One in four Australian borrowers will struggle to meet their mortgage repayments over Christmas, while one in 10 run the risk of damaging their credit score with Christmas spending.

And we owe nearly $50 billion in credit card debt.

It’s a problem that Australians feel most keenly in January and February as the festive season becomes a distant memory, but the financial hangover remains a very real and pressing issue.

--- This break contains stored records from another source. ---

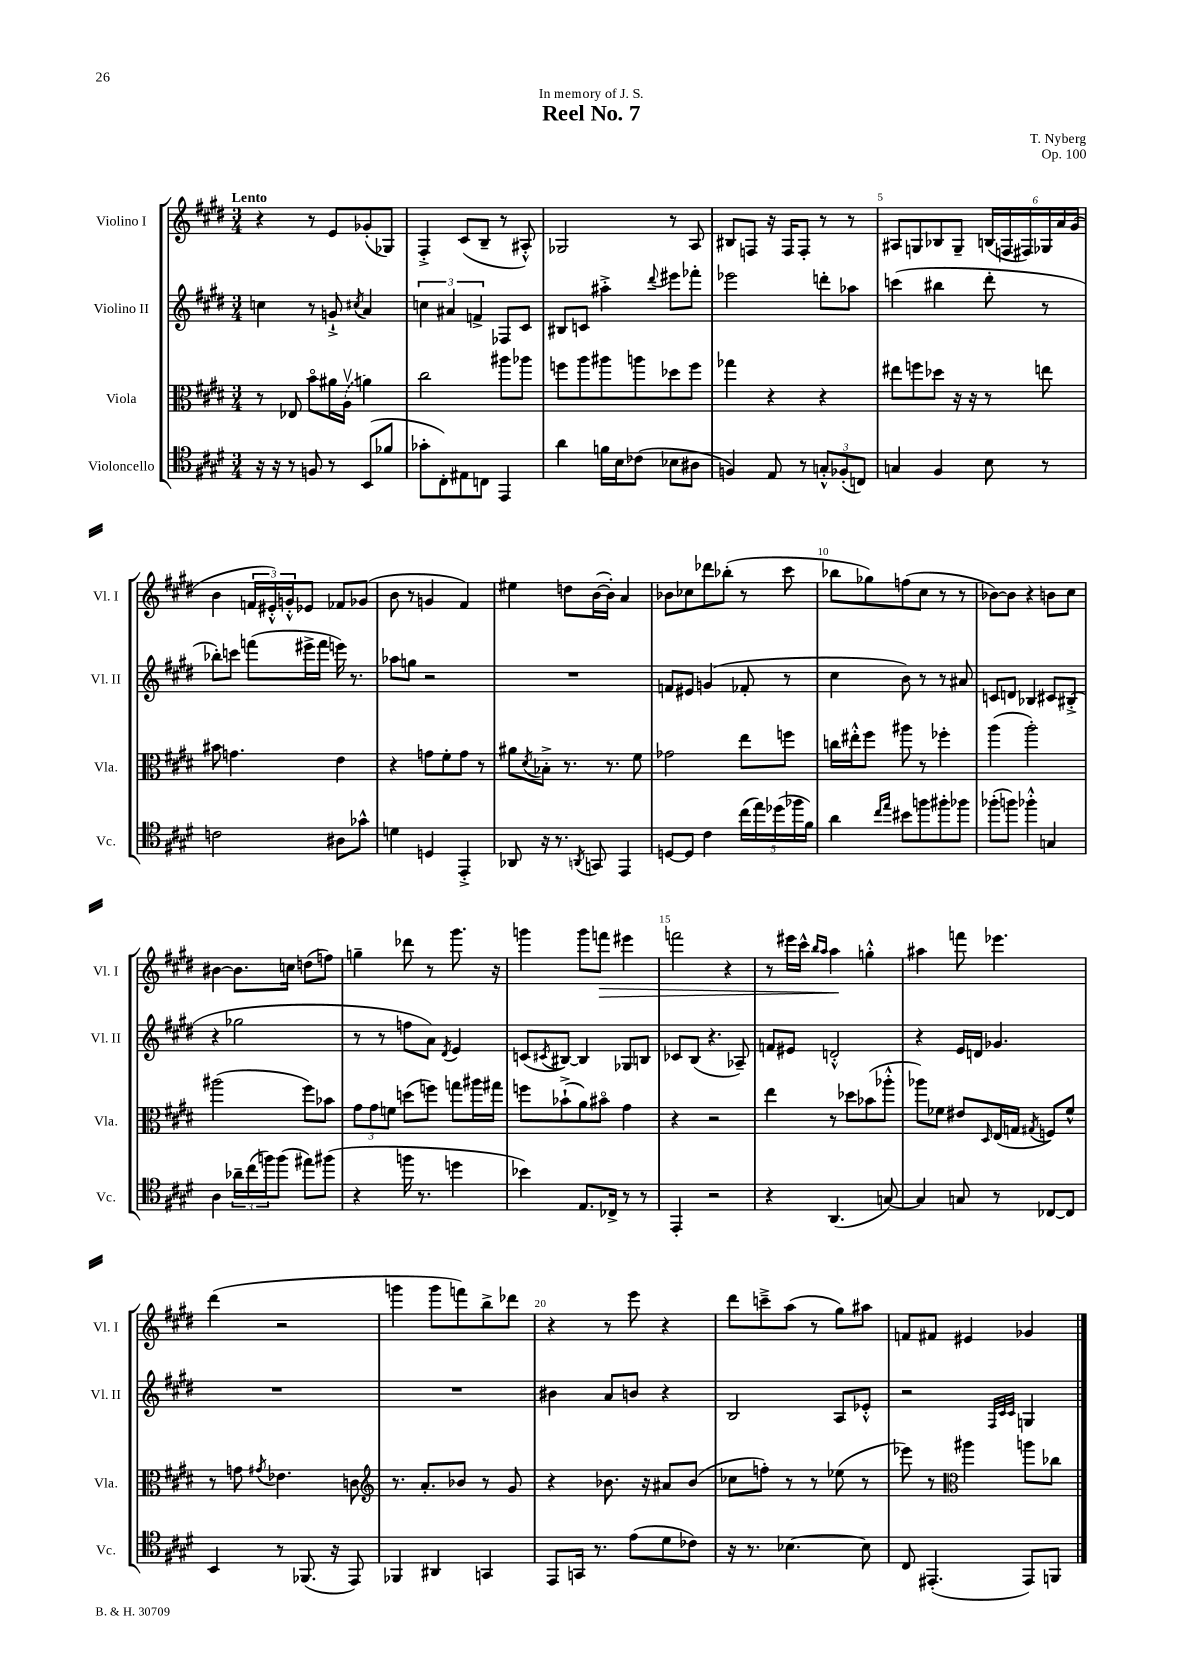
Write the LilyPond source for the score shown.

\header { title = "Reel No. 7" composer = "T. Nyberg" dedication = "In memory of J. S." opus = "Op. 100" }
<<
\new StaffGroup <<
\new Staff = "s0" \with { instrumentName = "Violino I" shortInstrumentName = "Vl. I" } {
    \clef treble \key e \major \numericTimeSignature \time 3/4 \tempo "Lento"
    r4 r8 e'8 ges'8-.( ges8) |
    fis4-.-> cis'8( b8-- r8 ais8-.-^) |
    ges2 r8 a8 |
    bis8 f8 r16 f16 f8-. r8 r8 |
    ais8 g8 bes8 g8-- \tuplet 6/4 { b16( f16 fis16) ges16 a'16 gis'16( } |
    b'4 \tuplet 3/2 { f'16 eis'16-.-^) g'16-.-^ } ees'8 fes'8 ges'8( |
    b'8 r8 g'4 fis'4) |
    eis''4 d''8 b'16~( b'16-.) a'4 |
    bes'8 ces''8 des'''8 bes''8-.( r8 cis'''8 |
    bes''8 ges''8) f''8( cis''8 r8 r8 |
    bes'8~) bes'8 r4 b'8 cis''8 |
    bis'4~ bis'8. c''16 d''8( f''8) |
    g''4-- des'''8 r8 gis'''8. r16 |
    g'''4 g'''8 f'''8\> eis'''4 |
    f'''2 r4 |
    r8 eis'''16 cis'''16-^ \grace { b''16 a''16 } a''4\! g''4-.-^ |
    ais''4 f'''8 ees'''4. |
    dis'''4( r2 |
    g'''4 g'''8 f'''8) b''8-> des'''8 |
    r4 r8 e'''8 r4 |
    dis'''8 c'''8---> a''8( r8 gis''8) ais''8 |
    f'8 fis'8 eis'4 ges'4 \bar "|." |
}
\new Staff = "s1" \with { instrumentName = "Violino II" shortInstrumentName = "Vl. II" } {
    \clef treble \key e \major \numericTimeSignature \time 3/4
    c''4 r8 g'8-!-> \acciaccatura { cis''8 } a'4 |
    \tuplet 3/2 { c''4 ais'4 f'4-> } fes8 cis'8 |
    bis8 c'8 ais''4-.-> \appoggiatura { dis'''8 } eis'''8 fes'''8-. |
    ees'''2 d'''8-. aes''8 |
    c'''4( bis''4 dis'''8-. r8 |
    bes''8-.) c'''8 f'''8( eis'''16-> f'''16 e'''16) r8. |
    aes''8 g''8 r2 |
    R2. |
    f'8 eis'8 g'4( fes'8-. r8 |
    cis''4 b'8) r8 r8 ais'8 |
    c'8 d'8 bes4 cis'8 bis8-.->( |
    r4 ges''2 |
    r8 r8 f''8 a'8) \acciaccatura { dis'8 } e'4 |
    c'8( \acciaccatura { cis'8 } bis8~) bis4 ges8 b8 |
    ces'8 b8( r4. aes8--) |
    f'8 eis'8 d'2-.-^ |
    r4 e'16 d'16 ges'4. |
    R2. |
    R2. |
    bis'4 a'8 b'8 r4 |
    b2 a8 ees'8-.-^ |
    r2 \grace { fis32 cis'32 cis'32 } g4 \bar "|." |
}
\new Staff = "s2" \with { instrumentName = "Viola" shortInstrumentName = "Vla." } {
    \clef alto \key e \major \numericTimeSignature \time 3/4
    r8 ees8 b'8\flageolet ais'16 \once \slurDashed a16\upbow( a'4) |
    cis''2 ais''8 aes''8 |
    f''8 a''8 ais''8 a''8 des''8 f''8 |
    ges''4 r4 r4 |
    eis''8 f''8 des''8 r16 r16 r8 e''8 |
    bis'8 g'4. e'4 |
    r4 g'8 fis'8-. g'8 r8 |
    ais'8 \acciaccatura { dis'8 } bes8-.-> r8. r8. fis'8 |
    ges'2 e''8 f''8 |
    c''16 eis''16-.-^ fis''8 ais''8 r8 fes''4-. |
    a''4( a''2-.) |
    ais''2( fis''8) bes'8 |
    \tuplet 3/2 { gis'8 gis'8 f'8 } d''8( f''8) g''8 ais''16 gis''16 |
    f''8 bes'8-!->( a'8) bis'8\flageolet gis'4 |
    r4 r2 |
    e''4 r8 des''8 bes'8( aes''8-.-^ |
    aes''8) fes'8 eis'8 \grace { dis16 } e16( g16 \acciaccatura { gis8 } f8) fes'8-^ |
    r8 g'8 \acciaccatura { gis'8 } ees'4. c'8 |
    \clef treble r8. a'8.-. bes'8 r8 gis'8 |
    r4 bes'8. r16 ais'8 bes'8( |
    ces''8 f''8-.) r8 r8 ees''8( r8 |
    ees'''8) r8 \clef alto ais''4 a''8 ces''8 \bar "|." |
}
\new Staff = "s3" \with { instrumentName = "Violoncello" shortInstrumentName = "Vc." } {
    \clef tenor \key e \major \numericTimeSignature \time 3/4
    r16 r16 r8 f8 r8 b,8( fes'8 |
    ges'8-. cis8-.) eis8 c8 e,4 |
    a'4 f'16 b16 ces'8( bes8 ais8 |
    f4) e8 r8 \tuplet 3/2 { g8-.-^ fes8-.( c8) } |
    g4 fis4 b8 r8 |
    c'2 ais8 ges'8-^ |
    d'4 d4 e,4-.-> |
    aes,8 r16 r8. \acciaccatura { a,8 } g,8 e,4 |
    d8~ d8 cis'4 \tuplet 5/4 { cis''16( e''16) des''16( fes''16 fis'16) } |
    a'4 \grace { cis''16 e''16 } bis'8 f''8 fis''8-. fes''8 |
    fes''8-.( f''8) fes''4-.-^ g4 |
    a4 \tuplet 3/2 { aes'16-- cis''16( f''16) } f''8( eis''8) fis''8( |
    r4 f''16 r8. d''4 |
    bes'4) e8. ces16-> r8 r8 |
    e,4-. r2 |
    r4 a,4.( g8~) |
    g4 g8 r8 ces8~ ces8 |
    b,4 r8 fes,8.( r16 e,8) |
    fes,4 ais,4 g,4 |
    e,8 g,16 r8. e'8( dis'8 ces'8) |
    r16 r8. bes4.~ bes8 |
    cis8 eis,4.-.( eis,8) f,8 \bar "|." |
}
>>
>>
\layout { \context { \Score \override BarNumber.break-visibility = ##(#f #t #t) barNumberVisibility = #(every-nth-bar-number-visible 5) } }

A personal loan could be a solution

Peer to peer (P2P) lenders can offer cheaper credit for borrowers and better rates of return for lenders by cutting out the middle-man: the bank.

A loan you pay off, rather than a credit card balance that rolls over, can also help teach consumers about healthy money habits, the CEO of P2P lender RateSetter Daniel Foggo told Yahoo Finance.

Credit card-holders who always make their payments may not be in the market for a personal loan, but those who have an ongoing unpaid balance could find one useful, he argued.

“There are a lot of people who have significant balances outstanding on their credit cards, so moving to a regime where you’re getting a lower interest rate can save you a lot of money and it gets you into a good habit where you’re getting yourself out of debt and you’re not needing finance,” Foggo said.

If you take a personal loan out via a major bank you’ll be paying around 13 per cent. And even the banks’ low rate cards can come with interest rates of between 13 per cent and 20 per cent on the purchases customers make.

But, P2P lenders like RateSetter offer rates ranging between 4.0 per cent to 17.9 per cent, depending on the loan purpose, length, value and borrower’s credit health. Fellow personal loan provider, SocietyOne offers interest rates from 7.50 per cent.

Credit sector overhaul

The financial regulator, ASIC, has flagged plans to reform the credit sector in a move designed to protect spenders from falling into a debt trap.

The regulator said the changes would discourage card holders from switching regularly to retain a zero or low-interest rate on cards with high maximum balances.

However, these changes will make it more difficult to access higher credit limits and zero-interest balance transfers.

So it’s critical that spenders don’t throw the budget out the window over December.

The next step is to consider switching from expensive debt to cheaper debt.

“By being on the front foot and trying to make sure you’re organised before Christmas, you can obviously save a lot of money.”